• _Text passage_

Also clang and gcc become more and more strict about UB's and to map struct at byte alignment you must use nonstandard extensions like __attribute__ ((__aligned__ (1)))
or memcpy.
Bit fields are implementation-defined. If your compiler wants, it may choose a completely different bit packing layout than what you expect. Please don't make minimp3 rely on such implementation-defined behaviour, it's bound to fail on at least some obscure platforms where the current code works just fine.
__attribute__ ((__aligned__ (1)))
is also dangerous especially when passing around pointers to data extracted from such a struct, because the extracted pointer no longer contains any alignment information, and the compiler is free to assume that the data is aligned naturally.
Yeah, I'm completely forgot that it's also implementation defined
C99 6.7.2.1-11:An implementation may allocate any addressable storage unit large enough to hold a bit- field. If enough space remains, a bit-field that immediately follows another bit-field in a structure shall be packed into adjacent bits of the same unit. If insufficient space remains, whether a bit-field that does not fit is put into the next unit or overlaps adjacent units is implementation-defined. The order of allocation of bit-fields within a unit (high-order to low-order or low-order to high-order) is implementation-defined. The alignment of the addressable storage unit is unspecified.
RIP bit fields for minimp3 use-case then.
The mess in the code leads to bugs. https://github.com/lieff/minimp3/blob/e9df0760e94044caded36a55d70ab4152134adc5/minimp3.h#L1626 should be if (i + k + hdr_padding(mp3) + nextfb + HDR_SIZE > mp3_bytes ) break; if(!hdr_compare(mp3, mp3 + k + nextfb)) continue; EDIT: Oops. I meant if (i + fb + hdr_padding(mp3) + nextfb + HDR_SIZE > mp3_bytes ) break; Which does mean if (i + k + nextfb + HDR_SIZE > mp3_bytes ) break; if(!hdr_compare(mp3, mp3 + k + nextfb)) continue;
RIP bit fields for minimp3 use-case then.

• _To-do item_
In the discussion of bit fields in minimp3, what does the quoted C99 passage say is unspecified?

• _Entries shown_
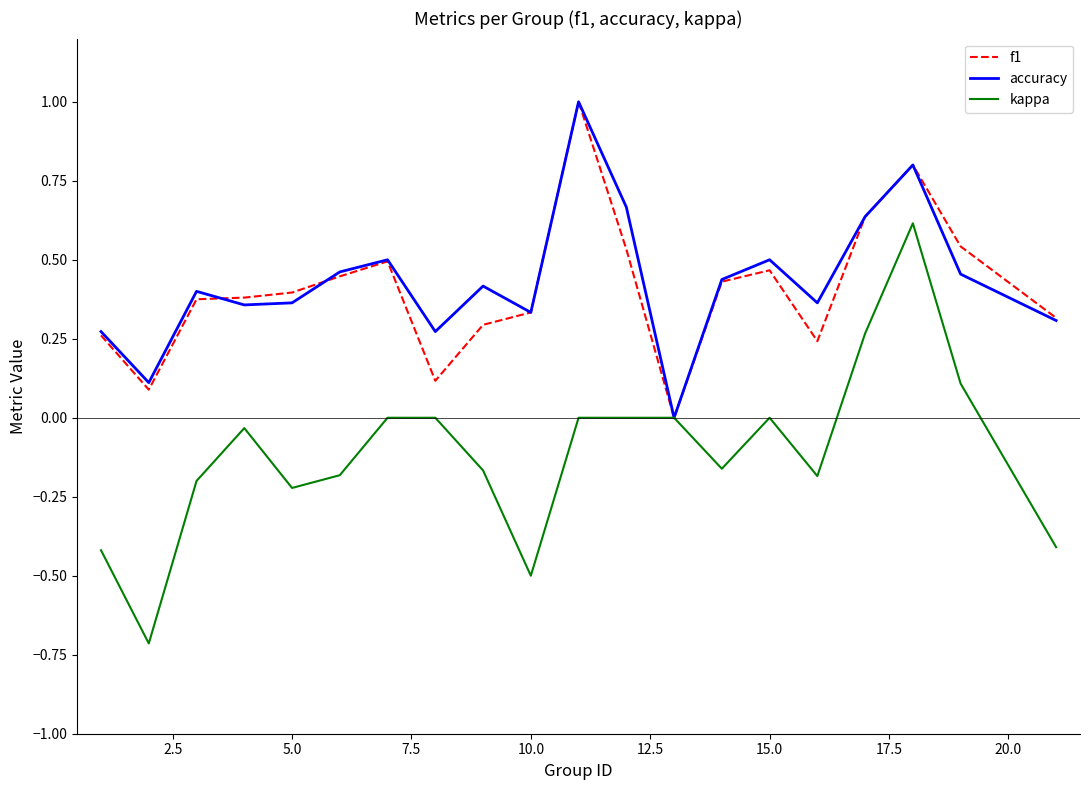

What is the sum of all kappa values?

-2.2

* * *

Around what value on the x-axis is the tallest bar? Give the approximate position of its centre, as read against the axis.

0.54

---

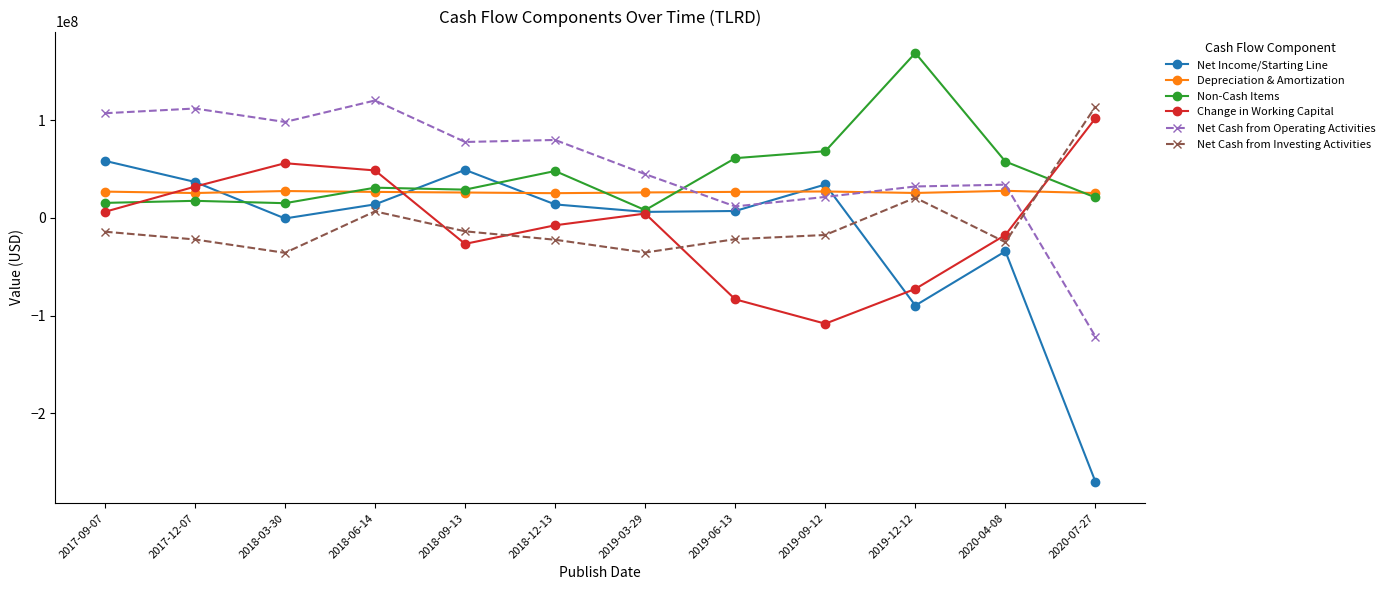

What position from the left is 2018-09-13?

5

• _Solved problem_
The alignment of the addressable storage unit is unspecified.